Werden Verletzungen des Marken- oder Urheberrechts verfolgt, geschieht dies regelmäßig durch die (meist anwaltliche) Abmahnung des Rechtsverletzers verbunden mit der Aufforderung zur Abgabe einer Unterlassungs- und Verpflichtungserklärung. Die Unterlassungs- und Verpflichtungserklärung enthält zumeist eine Klausel, nach der sich der Rechtsverletzer zur Zahlung einer Vertragsstrafe verpflichtet, wenn er gegen die Verpflichtung zur Unterlassung weiterer Rechtsverletzungen verstößt. Ob die vereinbarte Vertragsstrafen-Klausel auch wirksam ist, zeigt sich erst im Fall der erneuten Rechtsverletzung. Zu den Anforderungen an eine wirksame Vertragsstrafen-Klausel in einer Unterlassungs- und Verpflichtungserklärung hat sich jüngst das OLG Frankfurt am Main (Urteil vom 23.7.2020, Az. 6 U 91/19) geäußert.

Sachverhalt

Im Jahr 2017 mahnte der Kläger den Beklagten wegen Verletzung der Marke „VENOM“ ab. Der Beklagte gab eine Unterlassungs- und Verpflichtungserklärung ab, die der Abmahnung beigefügt war. Der Kläger hatte die Unterlassungs- und Verpflichtungserklärung vorformuliert und bereits in mehreren Fällen verwendet. Danach verpflichtete sich der Beklagte, es bei Meidung einer unter Ausschluss des Fortsetzungszusammenhangs für jeden Fall der schuldhaften Zuwiderhandlung sofort fälligen Vertragsstrafe in Höhe von 5500 Euro zu unterlassen, die Zeichenfolge VENOM für Angelsportartikel bzw. Angelköderfuttermittel oder Lockstoffe gewerblich zu benutzen.
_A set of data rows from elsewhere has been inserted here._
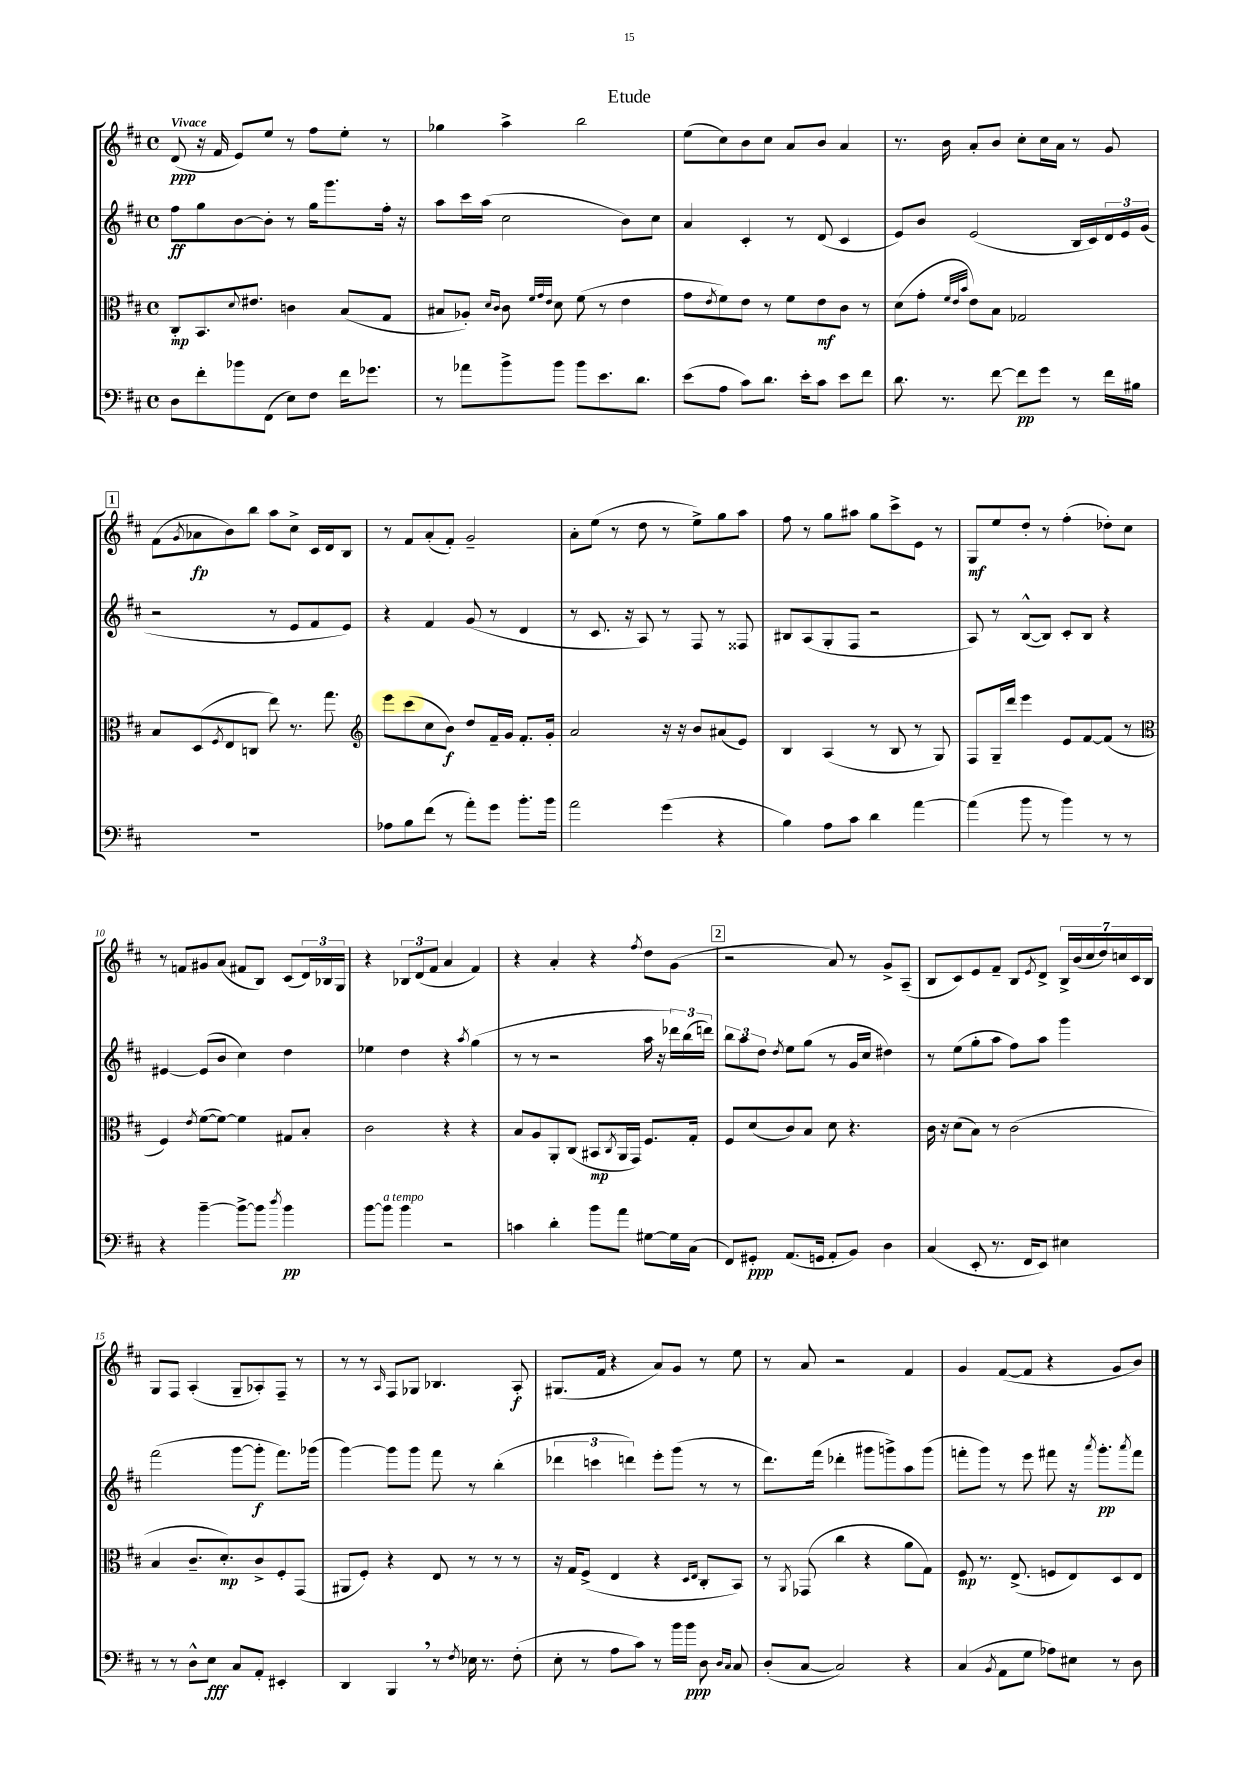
\header { title = "Etude" }
<<
\new StaffGroup <<
\new Staff = "s0" {
    \clef treble \key d \major \defaultTimeSignature \time 4/4 \tempo "Vivace"
    d'8\ppp( r16 fis'16 e'8) e''8 r8 fis''8 e''8-. r8 |
    ges''4 a''4-> b''2 |
    e''8( cis''8) b'8 cis''8 a'8 b'8 a'4 |
    r8. b'16 a'8-. b'8 cis''8-. cis''16 a'16 r8 g'8 |
    \mark \markup { \box "1" } fis'8( \acciaccatura { g'8 } aes'8\fp b'8) b''8 a''8 cis''8-> cis'16 d'16 b8 |
    r8 fis'8 a'8-.( fis'8-.) g'2-- |
    a'8-. e''8( r8 d''8 r8 e''8->) g''8 a''8 |
    fis''8 r8 g''8 ais''8 g''8 cis'''8-> e'8 r8 |
    g8\mf e''8 d''8-. r8 fis''4-.( des''8-.) cis''8 |
    r8 f'8 gis'8 a'8( fis'8 b8) cis'8( \tuplet 3/2 { d'16) bes16 g16 } |
    r4 \tuplet 3/2 { bes8 d'8( fis'8 } a'4 fis'4) |
    r4 a'4-. r4 \acciaccatura { fis''8 } d''8 g'8( |
    \mark \markup { \box "2" } r2 a'8) r8 g'8-> a8--( |
    b8 cis'8) e'8 fis'8-- b8 \acciaccatura { e'8 } d'8-> \tuplet 7/4 { b16-> b'16( cis''16 d''16) c''16 cis'16 b16 } |
    g8 fis8 a4-.( g8-- aes8-.) fis8-- r8 |
    r8 r8 \grace { a16 } fis8 ges8 bes4. a8-.\f |
    gis8.( fis'16 r4 a'8) g'8 r8 e''8 |
    r8 a'8 r2 fis'4 |
    g'4 fis'8~( fis'8 r4 g'8 b'8) \bar "|." |
}
\new Staff = "s1" {
    \clef treble \key d \major \defaultTimeSignature \time 4/4
    fis''8\ff g''8 b'8~ b'8-. r8 g''16 g'''8. fis''16-. r16 |
    a''8 cis'''16 a''16( cis''2 b'8) cis''8 |
    a'4 cis'4-. r8 d'8( cis'4 |
    e'8) b'8 e'2( b16 cis'16) \tuplet 3/2 { d'16 e'16 g'16( } |
    \mark \markup { \box "1" } r2 r8 e'8 fis'8 e'8) |
    r4 fis'4 g'8( r8 d'4 |
    r8 cis'8. r16 a8) r8 fis8 r8 fisis8 |
    bis8 a8( g8-. fis8 r2 |
    a8) r8 b8~-^( b8) cis'8-. b8 r4 |
    eis'4~ eis'8( b'8 cis''4) d''4 |
    ees''4 d''4 r4 \acciaccatura { a''8 } g''4( |
    r8 r8 r2 a''16 r16 \tuplet 3/2 { des'''16) b''16( d'''16) } |
    \mark \markup { \box "2" } \tuplet 3/2 { b''8 a''8 d''8 } \acciaccatura { d''8 } e''8 g''8( r8 g'16 cis''16 dis''4) |
    r8 e''8( g''8-. a''8 fis''8) a''8 g'''4 |
    fis'''2( g'''8~ g'''8-.\f fis'''8.) ges'''16( |
    g'''4~) g'''8 g'''8 fis'''8 r8 b''4-.( |
    \tuplet 3/2 { des'''4 c'''4 d'''4) } e'''8-. g'''8( r8 r8 |
    d'''8.) fis'''16( des'''4-. gis'''8 g'''8->) a''8 g'''8( |
    f'''8-. g'''8) r8 e'''8 fis'''8 r16 \acciaccatura { a'''8 } g'''8.-.\pp \acciaccatura { a'''8 } fis'''8 \bar "|." |
}
\new Staff = "s2" {
    \clef alto \key d \major \defaultTimeSignature \time 4/4
    cis8-.\mp b,8. \appoggiatura { d'8 } eis'8. c'4 b8( g8 |
    bis8 aes8-.) \grace { d'16 cis'16 } cis'8 \grace { fis'32 g'32 e'32 } d'8 fis'8( r8 e'4 |
    g'8 \acciaccatura { e'8 } fis'8) e'8 r8 fis'8 e'8\mf cis'8 r8 |
    d'8( g'8-. \grace { fis'32 e'32 b'32 } e'8) b8 ges2 |
    \mark \markup { \box "1" } b8 d8( \acciaccatura { fis8 } e8 c8 e''8) r8. g''8. |
    \clef treble e'''8 cis'''8( cis''8 b'8\f) d''8 fis'16-- g'16 fis'8.-. g'16-. |
    a'2 r16 r16 b'8 ais'8( e'8) |
    b4 a4( r8 b8 r8 g8) |
    fis8 g16-- d'''16 e'''4 e'8 fis'8~ fis'8( r8 |
    \clef alto fis4) \acciaccatura { e'8 } fis'8~( fis'8~) fis'4 gis8 b8-. |
    cis'2 r4 r4 |
    b8 a8 a,8-. cis8( bis,8\mp \acciaccatura { cis8 } a,16 g,16) fis8. g16-. |
    \mark \markup { \box "2" } fis8 d'8( cis'8) b8 d'8 r4. |
    cis'16 r16 d'8( b8) r8 cis'2( |
    b4 cis'8.-- d'8.-.\mp) cis'8-> fis8-. g,8( |
    ais,8 fis8-.) r4 e8 r8 r8 r8 |
    r16 g16 fis8->( e4 r4 \grace { d16 e16 } cis8-. b,8) |
    r8 \acciaccatura { a,8 } ges,8( cis''4 r4 a'8 g8) |
    fis8\mp r8. e8.->( f8 e8) d8 e8 \bar "|." |
}
\new Staff = "s3" {
    \clef bass \key d \major \defaultTimeSignature \time 4/4
    d8 fis'8-. bes'8 fis,8( e8) fis8 fis'16 ges'8. |
    r8 aes'8 b'8-> b'8 b'8 e'8. d'8. |
    e'8( a8 cis'8) d'8. e'16-. cis'8 e'8 fis'8 |
    d'8. r8. fis'8~ fis'8\pp g'8 r8 fis'16 bis16 |
    \mark \markup { \box "1" } R1 |
    aes8 b8 fis'8( r8 a'8-.) g'8 b'8.-. b'16 |
    a'2 g'4( r4 |
    b4) a8 cis'8 d'4 a'4~ |
    a'4( b'8 r8 b'4) r8 r8 |
    r4 b'4~-- b'8~-> b'8 \acciaccatura { d''8 } b'4\pp |
    b'8~ b'8^\markup { \italic "a tempo" } b'4 r2 |
    c'4 d'4-. b'8 a'8 gis8~ gis16 cis16( |
    \mark \markup { \box "2" } fis,8) gis,8-.\ppp a,8.( g,16 a,8-. b,8) d4 |
    cis4( e,8-. r8. fis,16 e,8) eis4 |
    r8 r8 d8-^ e8\fff cis8 a,8-. eis,4-. |
    d,4 b,,4 \breathe r8 \acciaccatura { fis8 } ees16 r8. fis8-.( |
    e8-. r8 a8 cis'8) r8 b'16 b'16\ppp d8 \grace { d16 cis16 } cis8 |
    d8-.( cis8~ cis2) r4 |
    cis4( \acciaccatura { b,8 } a,8 g8 aes8) eis8 r8 d8 \bar "|." |
}
>>
>>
In dem Verfahren vor dem OLG Frankfurt forderte der Kläger von dem Beklagten die Zahlung von drei Vertragsstrafen. Der Beklagte habe in drei Fällen gegen die Unterlassungsverpflichtung verstoßen.

Entscheidung

Das OLG Frankfurt entschied, dass der Kläger gegen den Beklagten keinen Anspruch auf Zahlung einer Vertragsstrafe hat. Die Unterlassungs- und Verpflichtungserklärung beinhalte keine wirksame Vertragsstrafen-Klausel.
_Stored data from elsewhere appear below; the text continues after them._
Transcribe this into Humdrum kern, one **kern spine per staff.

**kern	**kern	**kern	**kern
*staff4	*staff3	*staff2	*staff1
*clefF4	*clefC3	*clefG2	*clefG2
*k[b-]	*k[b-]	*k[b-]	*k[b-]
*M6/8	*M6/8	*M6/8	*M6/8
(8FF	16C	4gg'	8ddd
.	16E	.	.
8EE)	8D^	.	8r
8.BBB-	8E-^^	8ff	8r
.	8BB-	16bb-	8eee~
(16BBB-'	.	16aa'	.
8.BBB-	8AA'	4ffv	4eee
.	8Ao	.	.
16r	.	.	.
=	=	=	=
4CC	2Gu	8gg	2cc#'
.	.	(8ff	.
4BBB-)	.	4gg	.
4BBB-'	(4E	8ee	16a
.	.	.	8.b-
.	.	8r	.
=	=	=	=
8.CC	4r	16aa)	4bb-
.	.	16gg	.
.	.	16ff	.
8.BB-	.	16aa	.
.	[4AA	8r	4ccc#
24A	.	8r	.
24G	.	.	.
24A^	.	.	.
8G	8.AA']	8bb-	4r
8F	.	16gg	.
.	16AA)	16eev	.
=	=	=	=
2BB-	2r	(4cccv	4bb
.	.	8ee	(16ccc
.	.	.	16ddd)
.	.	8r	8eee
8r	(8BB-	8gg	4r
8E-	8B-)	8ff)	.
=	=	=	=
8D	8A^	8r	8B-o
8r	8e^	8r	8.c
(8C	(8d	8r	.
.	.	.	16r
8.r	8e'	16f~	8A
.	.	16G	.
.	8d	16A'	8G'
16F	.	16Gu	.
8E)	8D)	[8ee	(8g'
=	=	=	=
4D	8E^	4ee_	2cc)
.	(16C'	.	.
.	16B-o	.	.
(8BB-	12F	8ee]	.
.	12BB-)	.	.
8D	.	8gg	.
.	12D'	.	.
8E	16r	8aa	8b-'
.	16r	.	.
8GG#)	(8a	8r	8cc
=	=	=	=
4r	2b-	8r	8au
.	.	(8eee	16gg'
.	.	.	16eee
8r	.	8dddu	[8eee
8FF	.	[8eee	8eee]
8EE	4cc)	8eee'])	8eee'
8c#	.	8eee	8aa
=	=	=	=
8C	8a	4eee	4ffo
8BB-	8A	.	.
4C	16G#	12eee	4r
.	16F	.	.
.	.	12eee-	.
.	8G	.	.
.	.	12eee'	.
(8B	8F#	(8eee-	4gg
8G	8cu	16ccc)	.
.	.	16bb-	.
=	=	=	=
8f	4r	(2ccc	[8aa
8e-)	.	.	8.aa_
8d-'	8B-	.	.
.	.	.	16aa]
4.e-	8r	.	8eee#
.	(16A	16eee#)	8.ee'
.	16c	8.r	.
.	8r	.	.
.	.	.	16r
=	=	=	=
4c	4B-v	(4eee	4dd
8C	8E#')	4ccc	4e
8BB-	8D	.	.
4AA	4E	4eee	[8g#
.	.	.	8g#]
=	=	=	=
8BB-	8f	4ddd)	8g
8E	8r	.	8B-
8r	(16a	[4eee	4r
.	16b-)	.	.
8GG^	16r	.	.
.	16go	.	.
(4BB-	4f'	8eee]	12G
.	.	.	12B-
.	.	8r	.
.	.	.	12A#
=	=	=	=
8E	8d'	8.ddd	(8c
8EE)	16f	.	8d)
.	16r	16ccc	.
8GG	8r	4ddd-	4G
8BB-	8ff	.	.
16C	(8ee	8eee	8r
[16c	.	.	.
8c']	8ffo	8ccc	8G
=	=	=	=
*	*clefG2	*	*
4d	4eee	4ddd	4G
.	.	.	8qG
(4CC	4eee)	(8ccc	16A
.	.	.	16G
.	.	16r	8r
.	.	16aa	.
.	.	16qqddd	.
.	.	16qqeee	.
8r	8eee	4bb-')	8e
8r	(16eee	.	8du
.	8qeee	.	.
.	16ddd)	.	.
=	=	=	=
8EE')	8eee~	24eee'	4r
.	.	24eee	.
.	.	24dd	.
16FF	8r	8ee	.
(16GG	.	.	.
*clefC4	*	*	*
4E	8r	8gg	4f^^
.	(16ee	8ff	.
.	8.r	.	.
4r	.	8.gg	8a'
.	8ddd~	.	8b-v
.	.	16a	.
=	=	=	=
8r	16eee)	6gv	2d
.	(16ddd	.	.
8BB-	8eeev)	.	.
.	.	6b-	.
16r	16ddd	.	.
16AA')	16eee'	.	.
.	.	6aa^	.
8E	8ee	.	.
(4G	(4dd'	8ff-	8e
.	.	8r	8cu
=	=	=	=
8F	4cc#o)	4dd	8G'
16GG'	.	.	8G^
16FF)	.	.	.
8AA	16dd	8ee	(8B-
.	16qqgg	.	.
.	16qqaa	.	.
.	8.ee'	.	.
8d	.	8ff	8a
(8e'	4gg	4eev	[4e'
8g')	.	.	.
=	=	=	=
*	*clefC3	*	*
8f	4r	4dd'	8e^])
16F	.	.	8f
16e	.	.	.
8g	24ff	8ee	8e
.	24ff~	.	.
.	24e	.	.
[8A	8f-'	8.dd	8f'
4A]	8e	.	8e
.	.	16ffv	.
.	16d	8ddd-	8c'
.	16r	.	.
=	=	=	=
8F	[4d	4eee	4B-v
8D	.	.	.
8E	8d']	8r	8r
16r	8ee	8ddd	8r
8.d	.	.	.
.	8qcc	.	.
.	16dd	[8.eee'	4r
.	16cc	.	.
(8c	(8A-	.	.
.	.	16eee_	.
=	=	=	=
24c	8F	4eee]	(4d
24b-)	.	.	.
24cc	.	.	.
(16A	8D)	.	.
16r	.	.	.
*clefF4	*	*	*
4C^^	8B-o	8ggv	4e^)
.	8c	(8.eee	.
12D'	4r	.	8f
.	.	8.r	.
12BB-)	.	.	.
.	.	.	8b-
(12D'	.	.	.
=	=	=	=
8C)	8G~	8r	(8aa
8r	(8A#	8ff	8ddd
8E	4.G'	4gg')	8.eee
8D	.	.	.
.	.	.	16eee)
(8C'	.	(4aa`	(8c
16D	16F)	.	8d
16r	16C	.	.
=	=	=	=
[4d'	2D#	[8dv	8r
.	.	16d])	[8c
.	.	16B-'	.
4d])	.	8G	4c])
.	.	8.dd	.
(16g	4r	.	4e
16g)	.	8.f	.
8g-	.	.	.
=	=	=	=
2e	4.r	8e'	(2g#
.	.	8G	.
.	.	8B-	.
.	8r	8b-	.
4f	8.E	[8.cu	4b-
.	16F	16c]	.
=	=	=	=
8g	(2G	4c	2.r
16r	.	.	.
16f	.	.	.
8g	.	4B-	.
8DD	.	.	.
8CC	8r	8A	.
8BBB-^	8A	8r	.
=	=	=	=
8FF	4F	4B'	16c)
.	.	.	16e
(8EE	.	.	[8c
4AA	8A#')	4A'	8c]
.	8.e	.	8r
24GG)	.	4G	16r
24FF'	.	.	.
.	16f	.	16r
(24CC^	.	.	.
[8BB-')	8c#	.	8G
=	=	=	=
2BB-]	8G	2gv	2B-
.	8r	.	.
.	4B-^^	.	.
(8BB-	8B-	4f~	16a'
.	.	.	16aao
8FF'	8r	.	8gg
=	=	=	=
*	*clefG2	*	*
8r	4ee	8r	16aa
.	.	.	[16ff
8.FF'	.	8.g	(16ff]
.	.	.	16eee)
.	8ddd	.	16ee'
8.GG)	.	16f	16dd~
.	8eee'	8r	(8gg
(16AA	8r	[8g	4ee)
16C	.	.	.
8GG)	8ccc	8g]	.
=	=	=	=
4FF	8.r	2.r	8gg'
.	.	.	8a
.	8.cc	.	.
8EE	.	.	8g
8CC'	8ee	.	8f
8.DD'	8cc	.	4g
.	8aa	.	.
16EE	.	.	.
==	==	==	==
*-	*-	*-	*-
Bei der Unterlassungs- und Verpflichtungserklärung handle es sich um allgemeine Geschäftsbedingungen des Klägers, § 305 Abs. 1 Satz BGB: Der Kläger habe diese für eine Vielzahl von Fällen vorformuliert. Der Kläger habe sie auch gestellt, da er in der Abmahnung die Abgabe der Unterlassungs- und Verpflichtungserklärung verlangt habe und dem Beklagten keinen Freiraum bei der Auswahl des Vertragstexts gelassen habe.

Die im vorliegenden Fall geschlossene Vertragsstrafen-Vereinbarung benachteilige den Beklagten unangemessen und sei nach § 307 Abs. 2 Nr. 1 BGB unwirksam: Denn der Schuldner verzichte darin auf den sog. „Fortsetzungszusammenhang“, was mit den wesentlichen Grundgedanken des Rechte der Vertragsstrafe unvereinbar sei. Das OLG Frankfurt definiert den „Fortsetzungszusammenhang“ als „die Zusammenfassung hierfür geeigneter Einzelhandlungen ohne Rücksicht auf einen verbindenden Gesamtvorsatz auch bei nur fahrlässiger Begehung“. Letztlich geht es bei dem Fortsetzungszusammenhang um die Möglichkeit der Zusammenfassung einzelner Rechtsverletzungen, die Teil eines Gesamtverhaltens sind, zu einer Gesamthandlung (und damit zu einer Gesamtvertragsstrafe). Diese Möglichkeit würde dem Beklagten durch die vorliegende Klausel verwehrt, was eine unangemessene Benachteiligung darstelle.

Hinweis für die Praxis

Obwohl der Beklagte die Markenrechte des Klägers erneut verletzt hat, geht der Kläger nun „leer“ aus. Der einzige Grund: eine unwirksame Vertragsstrafen-Klausel in der vom Kläger erstellten Unterlassungs- und Verpflichtungserklärung. Dies ist aus Sicht des Klägers äußerst ärgerlich. Es sollte aber auch allen anderen Rechteinhabern in das Bewusstsein rufen: Die Erstellung einer wirksamen Vertragsstrafen-Klausel in einer Unterlassungs- und Verpflichtungserklärung ist äußerst komplex. Gleichzeitig fällt die mögliche Unwirksamkeit der Klausel erst viel später in einem Folgerechtsstreit auf.